China's controversial one-child policy has helped its rapid rise by restraining population growth. But the ageing of the generation that wrought the country's economic miracle is bringing forward the policy's use-by date. China now needs more babies, not fewer, to avoid the economic and social consequences of serious population imbalance. Discussion of the issue is no longer taboo, as evidenced by two prominent calls from academics this week for a review of the policy. This reflects a widening consensus in government circles on the need to revamp population policy, and public disgust over cruel enforcement and exploitation that the one-child rule has given rise to.
As we report today, police have launched a nationwide crackdown on a baby-trafficking ring, which paid poor parents for having children they would once have counted on for support in old age. Earlier, it was revealed a Shaanxi woman was forced to abort a seven-month-old fetus because her family could not afford the 40,000 yuan (HK$48,000) fine for having a second child. Corrupt officials have also used the one-child policy to extort money.

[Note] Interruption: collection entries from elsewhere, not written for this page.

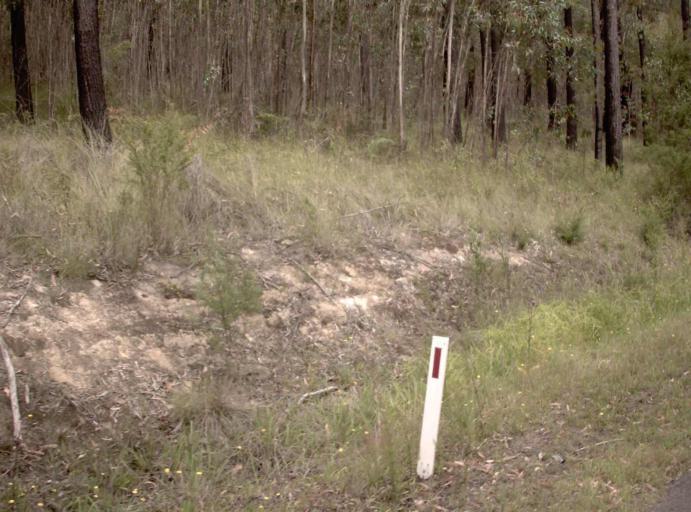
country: AU
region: Victoria
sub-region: Latrobe
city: Morwell
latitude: -38.0789
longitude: 146.4295
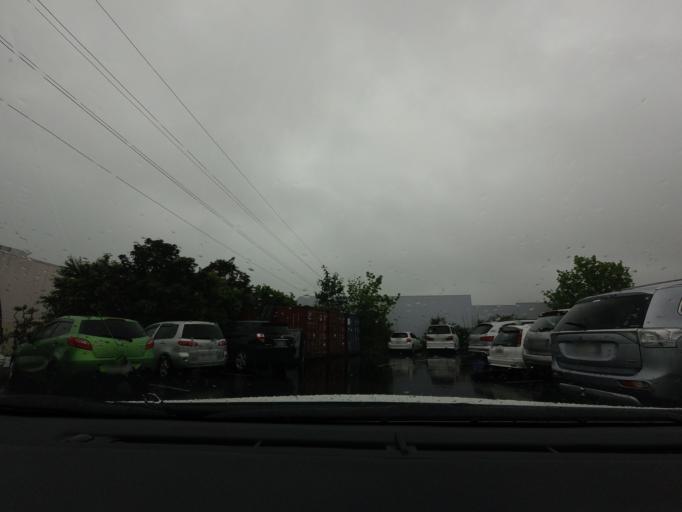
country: NZ
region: Auckland
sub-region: Auckland
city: North Shore
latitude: -36.7658
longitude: 174.7367
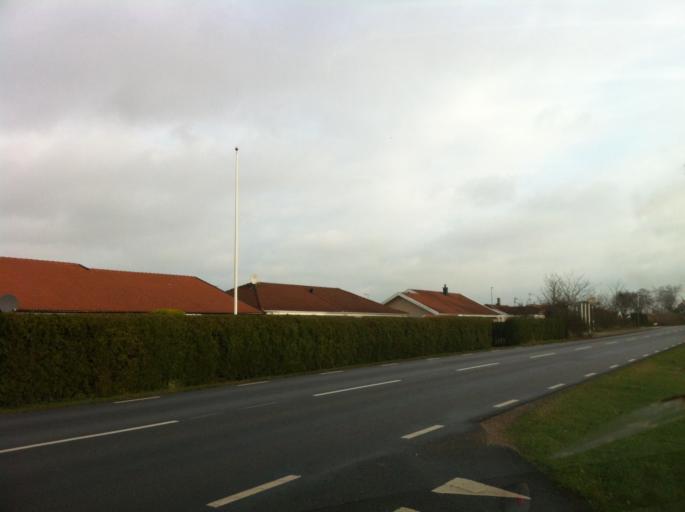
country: SE
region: Skane
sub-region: Landskrona
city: Asmundtorp
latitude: 55.8874
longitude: 12.9591
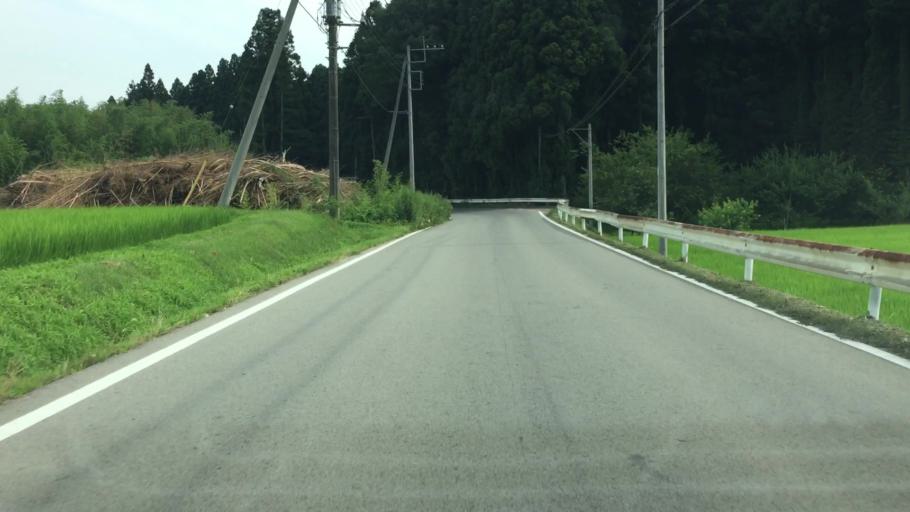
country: JP
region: Tochigi
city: Kuroiso
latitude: 36.9633
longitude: 139.9807
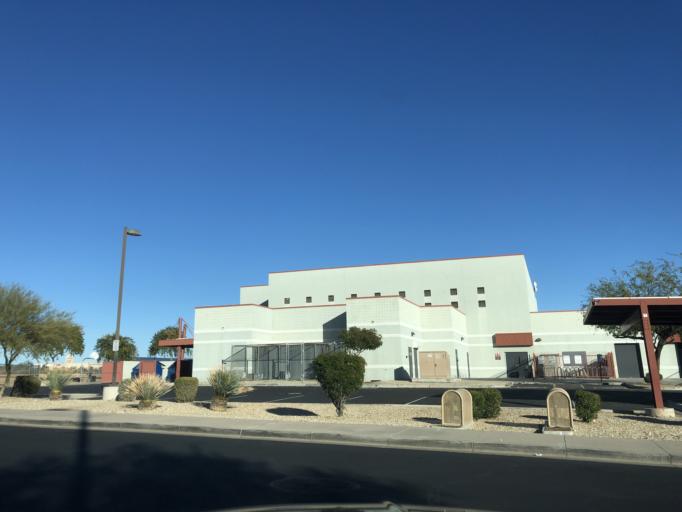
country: US
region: Arizona
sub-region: Maricopa County
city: Buckeye
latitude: 33.4386
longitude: -112.5639
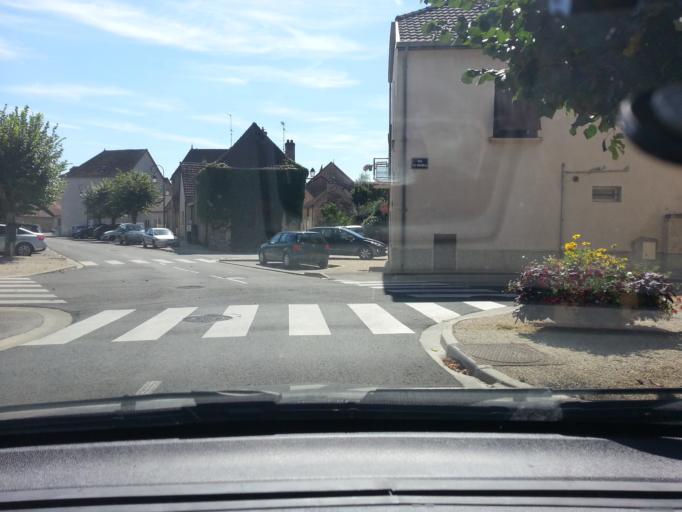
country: FR
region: Bourgogne
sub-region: Departement de Saone-et-Loire
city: Givry
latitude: 46.7829
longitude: 4.7414
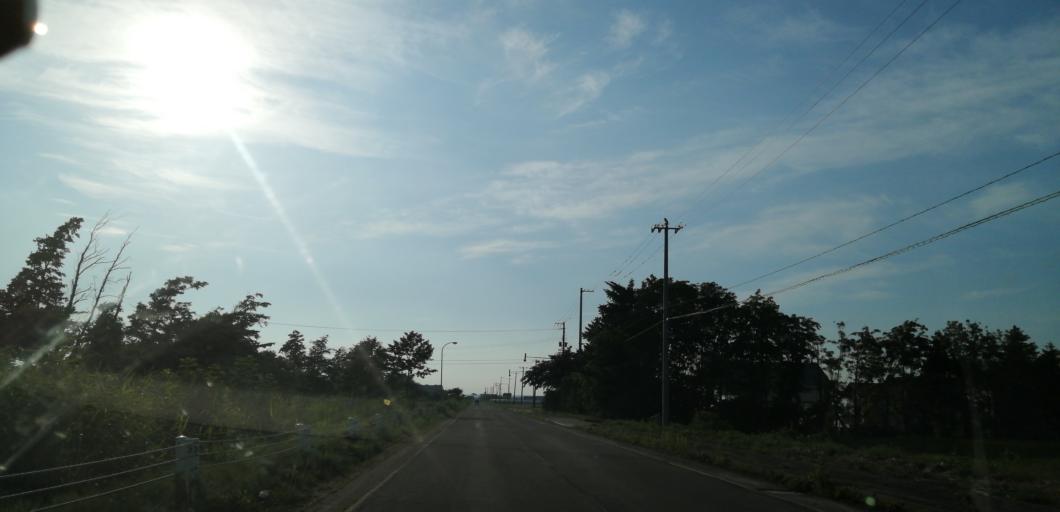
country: JP
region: Hokkaido
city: Kitahiroshima
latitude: 42.9507
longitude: 141.6693
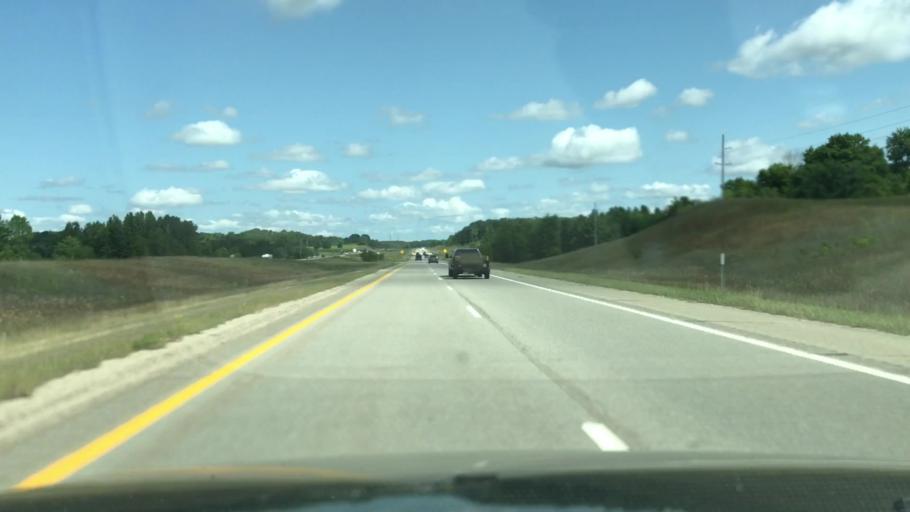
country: US
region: Michigan
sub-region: Mecosta County
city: Big Rapids
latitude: 43.7807
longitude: -85.5338
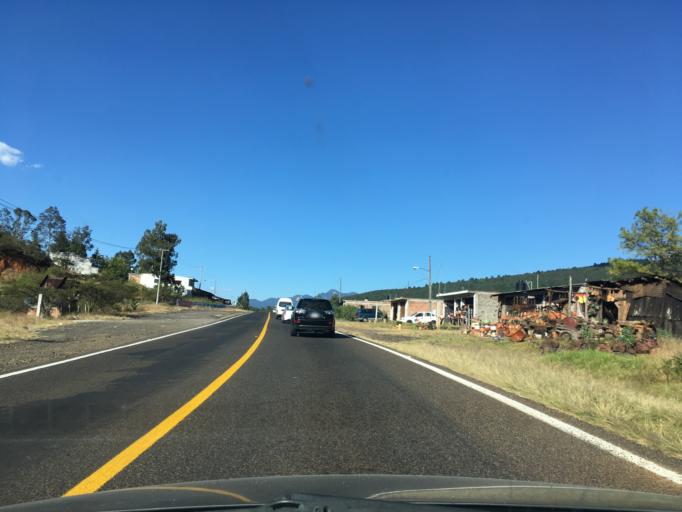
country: MX
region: Michoacan
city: Tzintzuntzan
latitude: 19.5998
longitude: -101.5741
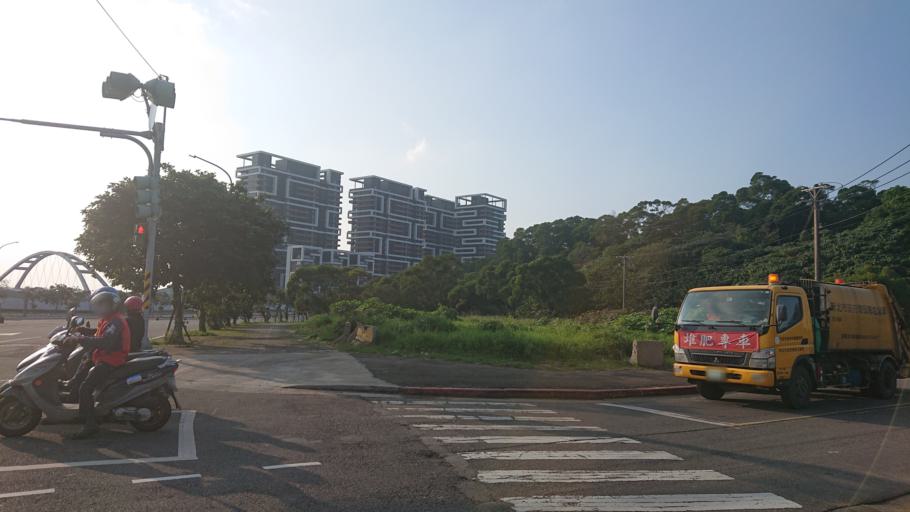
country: TW
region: Taipei
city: Taipei
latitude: 25.1915
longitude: 121.4250
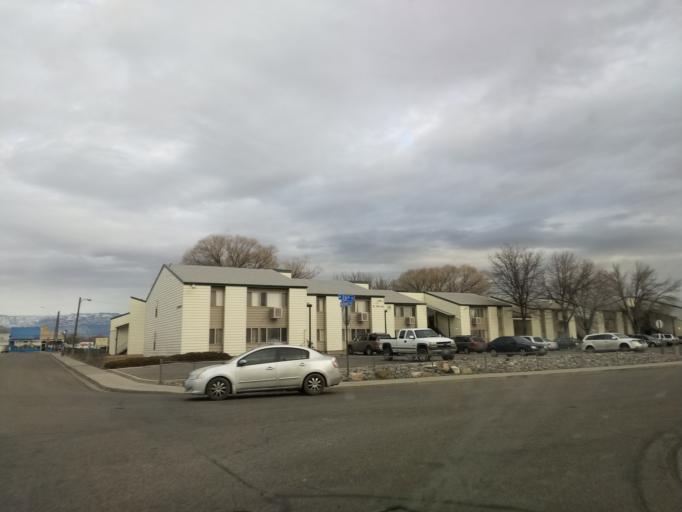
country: US
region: Colorado
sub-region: Mesa County
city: Grand Junction
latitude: 39.0755
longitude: -108.5354
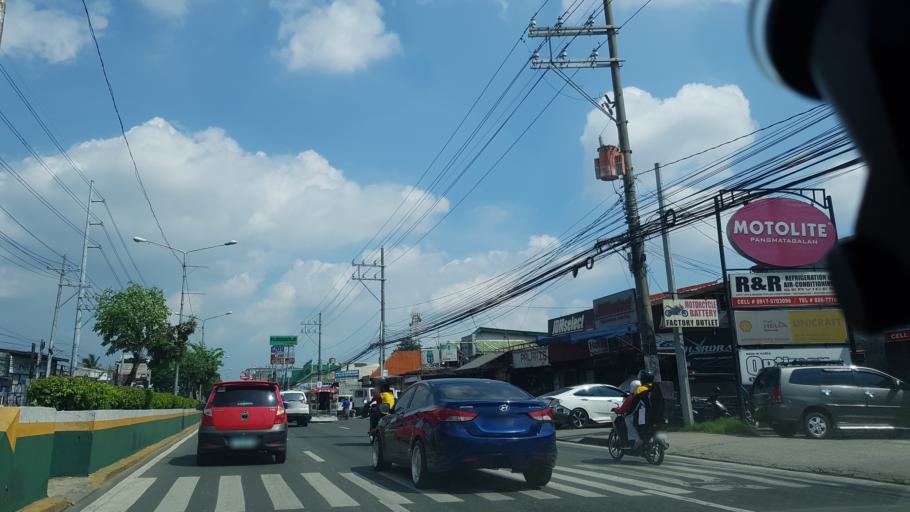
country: PH
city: Sambayanihan People's Village
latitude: 14.4675
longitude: 121.0142
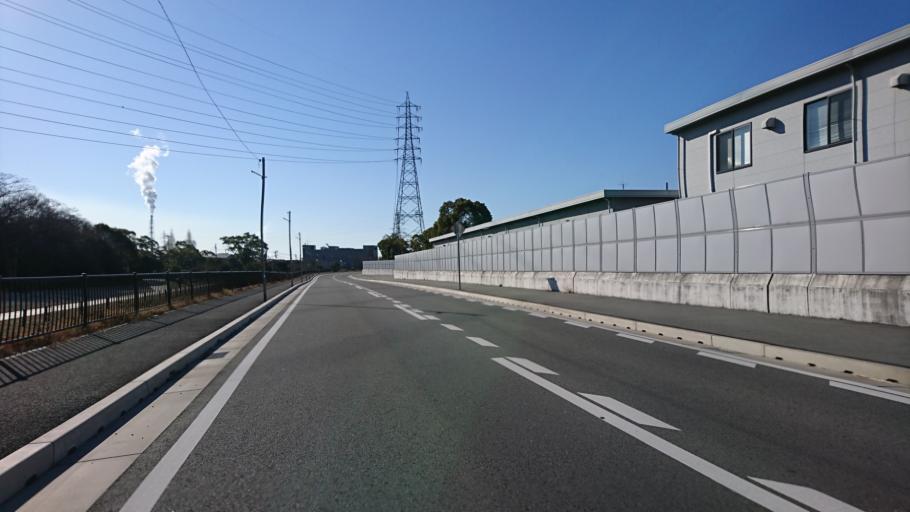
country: JP
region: Hyogo
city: Kakogawacho-honmachi
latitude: 34.7516
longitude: 134.7916
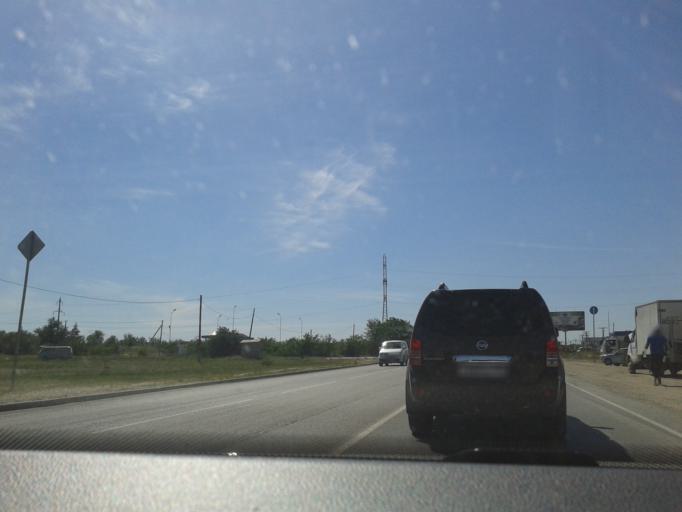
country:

While it has long since achieved its aim, the policy has left a legacy of sex determination and abortion, distortion of the birth ratio in favour of males, an ageing society and the prospect of millions of men, without women, destined to remain single. At the same time, hundreds of millions have emerged from poverty and living standards continue to rise. The Communist Party can therefore claim its policies have worked. But if there is one that should be revisited now, before too few people of working age have to support too many elderly citizens and gender imbalance creates social instability, it is population policy.
Three academics from a State Council think tank have called on the government to allow couples to have a second child, citing population ageing and a labour shortage. This is related to debate about raising the retirement age to 65 for everyone to slow depletion of the labour pool and ease pressure on social security funding. Such open discussion among government-employed academics is rare, and is seen as highlighting a major change in official attitude. As we also report today, 15 scholars have raised the pressure for relaxation of the policy in a letter to the National People's Congress.
China's stellar economic growth can be expected to slow over the next two or three decades. It will need abundant labour, home-grown skills and talent to sustain healthy expansion. On the other hand, it is still developing the social infrastructure needed to meet expectations for education, medical care and welfare for the elderly. It cannot afford a baby boom without solving these problems. Perhaps it is time to allow debate on the issues for the good of the nation.